──────── Given text ────────
It is in a range, no doubt. It may be over the August-October range, but it has not broken back up through this key level. It did so once, but it could not hold the move. Now it looks like it might falter below that. We will have to see how it plays out. The bid from Europe will play a big role in the weeks to come. If it is still there, if the market still perceives more money is coming, the bid will remain and stocks should rise. After all, they love liquidity and they love handouts. As long as it is on this side of the ocean or on the continent side of the ocean, stocks will love it. But they will have to come up with something, and Friday it was not enough. They had another inkling of what was to come, but it was not enough to keep stocks moving to the upside.


NASDAQ. NASDAQ posted no gain. It gapped higher, closed flat. It is still above its June peak, so it has a little momentum. Really it has not had a breakaway move from the August-October range. The jury is out on it as well. It gapped and reversed. That is not necessarily great action, but it was on low volume at the end of the week of a strong move higher. It really was not in the mood to go anywhere. But as with SP500, it had that head and shoulders, the break down, and now it is coming up to test again. We will just have to see what happens. Again, if the bid remains thanks to European influences (or, more correctly, European liquidity), NASDAQ should find a bid and resume the move to the upside.
────────
Exercise 1: Translate this sentence from the market commentary above into Spanish: "The bid from Europe will play a big role in the weeks to come."
Exercise 2: According to the market commentary above, how did NASDAQ close after gapping higher?
──────── Data under study ────────
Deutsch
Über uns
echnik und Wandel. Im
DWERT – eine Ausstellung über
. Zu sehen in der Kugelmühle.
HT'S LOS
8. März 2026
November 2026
────────
──────── Data under study ────────
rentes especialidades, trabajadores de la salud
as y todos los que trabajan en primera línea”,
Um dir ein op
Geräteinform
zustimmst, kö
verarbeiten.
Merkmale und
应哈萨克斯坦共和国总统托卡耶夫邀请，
────────
──────── Data under study ────────
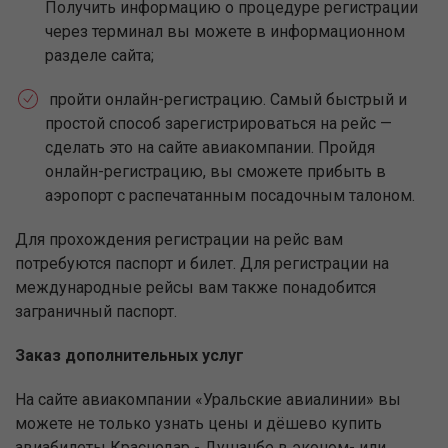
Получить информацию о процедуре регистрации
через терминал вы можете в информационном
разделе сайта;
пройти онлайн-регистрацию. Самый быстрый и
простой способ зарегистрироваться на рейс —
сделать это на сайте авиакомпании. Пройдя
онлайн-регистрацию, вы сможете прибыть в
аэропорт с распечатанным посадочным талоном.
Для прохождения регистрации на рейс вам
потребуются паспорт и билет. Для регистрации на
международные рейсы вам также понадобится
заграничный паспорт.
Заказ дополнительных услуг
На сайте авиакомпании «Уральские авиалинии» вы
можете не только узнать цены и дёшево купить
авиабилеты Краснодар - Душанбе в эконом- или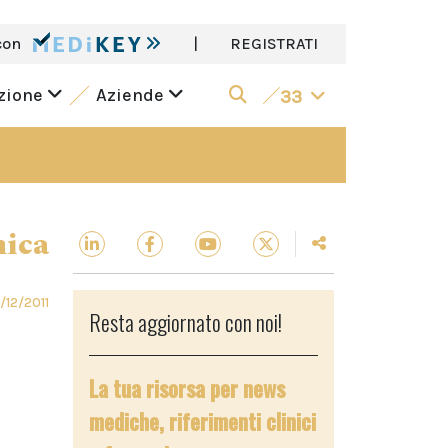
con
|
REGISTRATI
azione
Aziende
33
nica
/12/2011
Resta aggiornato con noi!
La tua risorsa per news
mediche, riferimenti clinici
────────
Task solution 1: La demanda compradora procedente de Europa desempeñará un papel importante en las próximas semanas.

Task solution 2: It closed flat.